Позже я не раз спрашивал себя, почему так случилось? Ведь у меня, как ни у кого, были великолепные стартовые данные для мощного взлета. Первая причина – отсутствие определенной цели. Вторая, как мне кажется, избыток свалившейся на нас свободы и дефицит ответственности. Я как бы чего-то ждал, на что-то надеялся. О том, чтобы направить свои устремления в диаметрально противоположное гуманитарное русло – например, заняться филологией, журналистикой и пр., – и мысли не возникало. А о том, чтобы попробовать свои силы на писательском фронте, боялся даже подумать. Правильный выбор профессии, поприща, на котором ты мог бы реализовать данные тебе Богом способности и которое захватило бы тебя целиком со всеми потрохами, вообще очень трудное дело и мало кому удается.

Оставим эти бесполезные абстрактные разговоры и поговорим о конкретных вещах. Как был организован учебный процесс? На первом курсе читались общеобразовательные предметы: естественные и гуманитарные. Кроме преподавателей начертательной геометрии и матанализа, не помню никого.

Первый, Лев Алексеевич Балабанов, был личностью неординарной. Чуть выше среднего роста, несколько сутуловатый, легкий и подвижный, как боксер на ринге (впоследствии мы узнали, что он действительно был боксером), он и в речи был легок и подвижен. Всегда в превосходном настроении, с неизменной улыбкой на лице и с великолепным чувством юмора, он легко завладевал вниманием слушателей, я бы сказал, приковывал к себе внимание и не отпускал до конца лекции. Материал излагал живо, образно, играючи. А ведь что такое начертательная геометрия или, как говорят студенты, начерталка? Это постоянная демонстрация теоретического материала на доске сложнейшими пространственными рисунками и чертежами, то есть эпюрами (с французского эпюр означает чертеж). Как правило, преподаватели этого предмета пользуются линейкой, циркулем и другими инструментами. Лев Алексеевич никакими инструментами не пользовался, а прямые линии, эллипсы и круги изображал безупречно. Он, например, одним взмахом руки проводил окружность на доске, другим движением ставил центр этой окружности и просил кого-нибудь проверить большим циркулем. Проверяли: идеально! – высший пилотаж. Занятия с Львом Алексеевичем всегда были занимательными спектаклями, в которых мы были не только зрителями и слушателями, но и действующими лицами. Чувствовалось, что он любит студентов. Мы платили ему тем же.

Показателен следующий случай. Как-то вечером Лев Алексеевич обходил комнаты нашего общежития с дежурной проверкой: посмотреть, как устроен быт, не злоупотребляют ли студенты алкоголем и прочее. Зашел к нам в 309-ю, поговорил с присущими ему улыбкой и юмором (в будние дни мы редко выпивали) о том о сём и пошел в следующую, 311-ю.

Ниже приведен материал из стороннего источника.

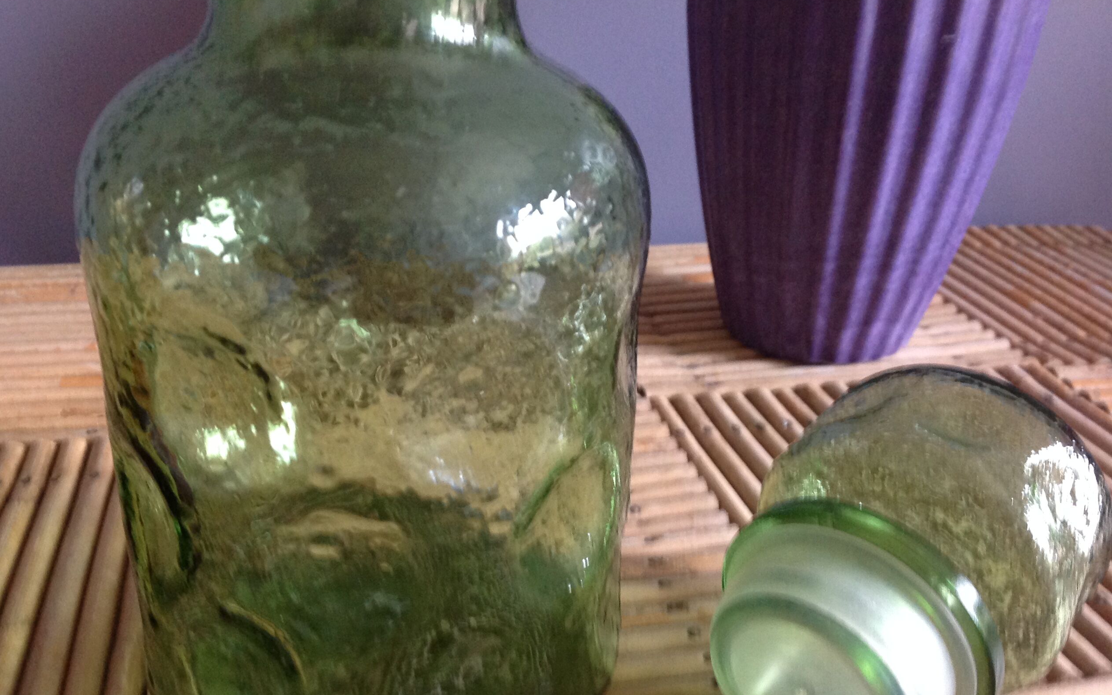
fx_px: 1152
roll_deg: -1.7
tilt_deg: -26.7
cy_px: 420
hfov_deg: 51.5
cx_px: 542
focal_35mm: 38
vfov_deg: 33.5
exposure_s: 1/15
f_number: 2.4
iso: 200
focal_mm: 4.28
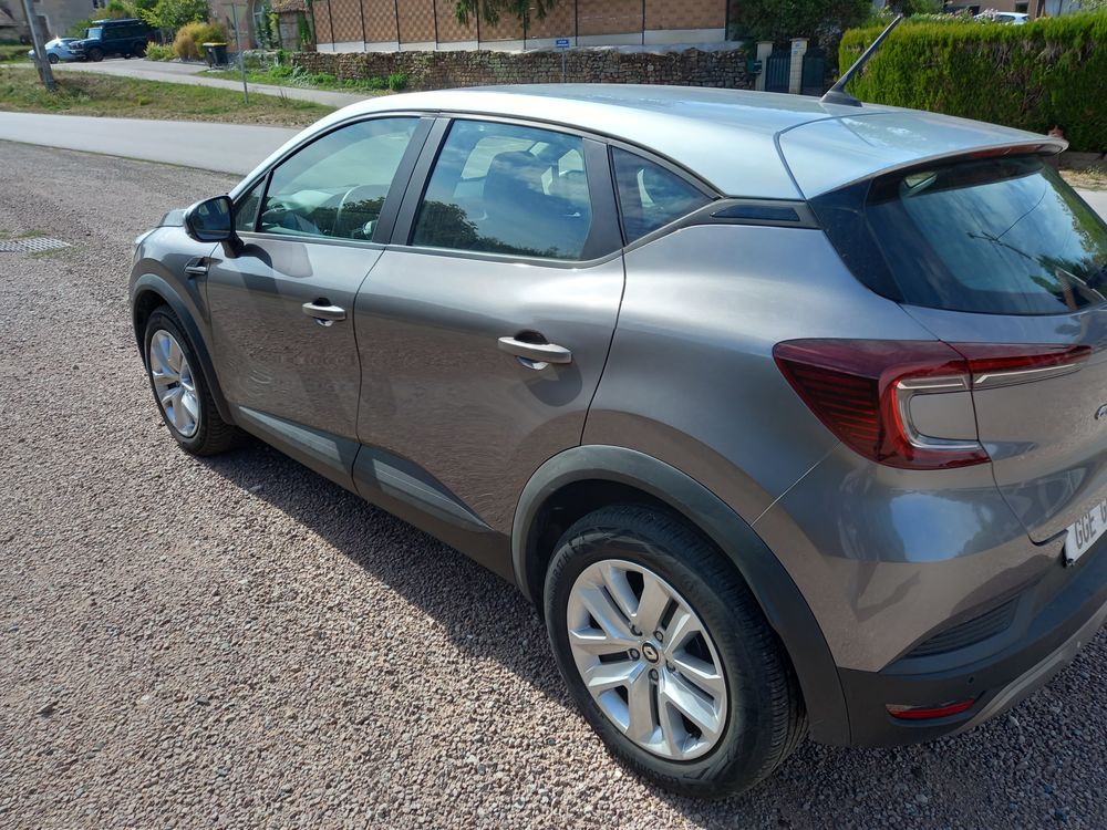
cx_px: 554
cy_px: 415
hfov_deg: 69.4
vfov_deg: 54.9
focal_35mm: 25
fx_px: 799
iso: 25
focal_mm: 4.6
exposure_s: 1/348
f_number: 2
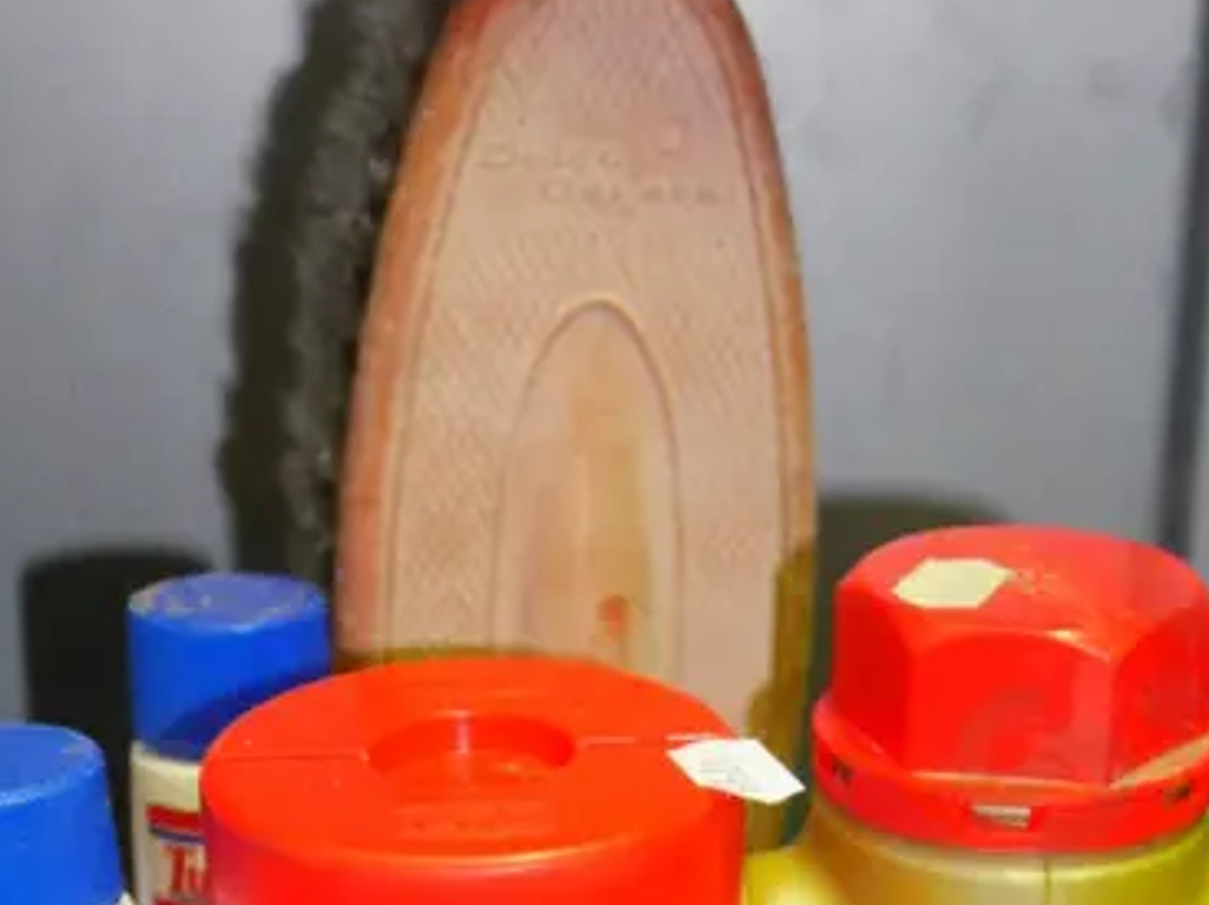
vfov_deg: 16.2
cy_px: 1308
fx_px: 2932
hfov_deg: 23.3
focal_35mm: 84
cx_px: 636
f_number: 3.8
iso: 3200
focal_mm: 15
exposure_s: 1/320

Мы знали, что у ребят в гостях девчонки, но не знали, что они уже легли спать, притомились, наверно, после трудового дня (предупредить мы их всё равно не смогли бы). Лев Алексеевич постучал – не открывают. Еще раз, настойчиво. Открывается дверь, и разгневанный Володя Лубнин (высокий, крепкий физически парень, обладающий мощным ударом) – бац в торец незваному гостю. У Льва Алексеевича реакция боксера: увернувшись от удара, он нанес Лубнину ответный. Короче, преступная группировка была разоблачена, но никаких санкций не последовало. В оправдание Лубнина можно сказать, что у него с гостьей дела были серьезные и завершились они вальсом Мендельсона.

Второго преподавателя я запомнил не потому, что он был бледным и бесцветным – этим никого не удивишь, – а потому что он был косноязычным и как бы неуверенным в себе, и нужно было напрягаться, дабы что-нибудь понять. Наверняка, он был интеллигентным, деликатным человеком, но для преподавателя это, как говорят математики, необходимые, но далеко не достаточные качества.